Littell was in his sixth MLB season when he landed with the Rays in May 2023 as a waiver claim after the Red Sox designated him for assignment. At that point, he was your prototypical journeyman reliever: Tampa Bay was Littell’s seventh different organization. All but four of his 147 career appearances prior to arriving in St. Petersburg came in relief.
The Rays, though, saw something in Llittell that others didn’t. They tinkered with his pitch mix, adding a splitter and stretching him out into a starting pitcher by the end of the 2023 campaign. The experiment drastically changed his career: He made a team-high 29 starts last season, and last month threw the first complete game for the Rays in nearly four years—yet another sign that times are changing in Tampa.

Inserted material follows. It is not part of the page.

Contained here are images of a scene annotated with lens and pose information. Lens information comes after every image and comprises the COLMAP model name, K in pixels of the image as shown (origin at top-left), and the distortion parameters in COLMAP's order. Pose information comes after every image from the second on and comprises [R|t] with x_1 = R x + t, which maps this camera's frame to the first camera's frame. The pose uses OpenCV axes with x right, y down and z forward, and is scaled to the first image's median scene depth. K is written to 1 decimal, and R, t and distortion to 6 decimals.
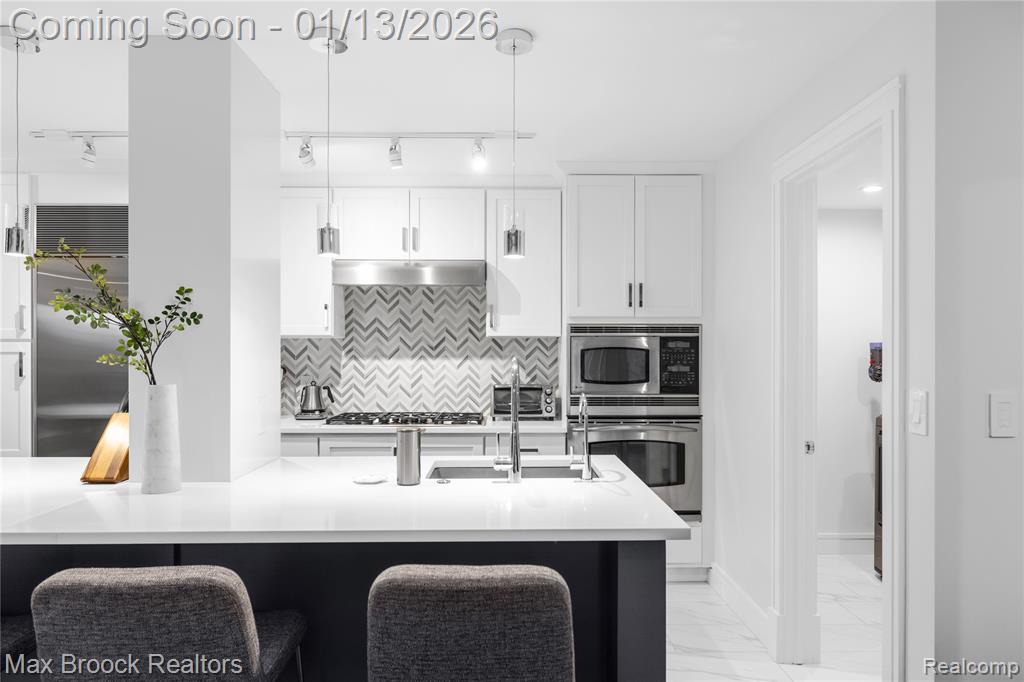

In Bradley and Baz, the Rays have two young arms who were nurtured in their minor league system. Tampa Bay drafted Bradley in the fifth round in 2018 when he was just 17. By ‘22, he made it to Triple A, and made his big-league debut the following season. Baz was similarly a prospect darling ever since the Pittsburgh Pirates selected him with the 12th pick in the ‘17 draft and subsequently traded him to the Rays (oddly enough, also in a deal involving Glasnow). Both were the franchise’s representatives in the Futures Game (Baz in ‘21 and Bradley in ‘22), and while each has had ups and downs in the big leagues, their potential has been on full display frequently enough that the organization has trusted them to take the ball on a regular cadence.
Holistically, the group represents everything the Rays do so well. They took other organizations' afterthoughts and castoffs—Rasmussen, Pepiot and Littlell—and turned them into key contributors. They developed high upside (and, crucially for the always low-budget Rays, cost-controlled) arms in Bradley and Baz, building them up gradually to get them ready for bulk innings.
Add it all up, and it’s a formidable five-man rotation that has logged heavy innings to keep a dynamic bullpen fresh and put up a respectable 3.74 ERA—all while making less than $13 million combined in 2025.
In some ways, a five-man rotation that never changes is as antiquated as sacrifice bunts and pitchers hitting for themselves. Heck, it’s downright anti-Raysian. But the way Tampa Bay assembled this group and is leaning on it as a strength is simply a continuation of what’s made the Rays the model small-market franchise of the 21st century.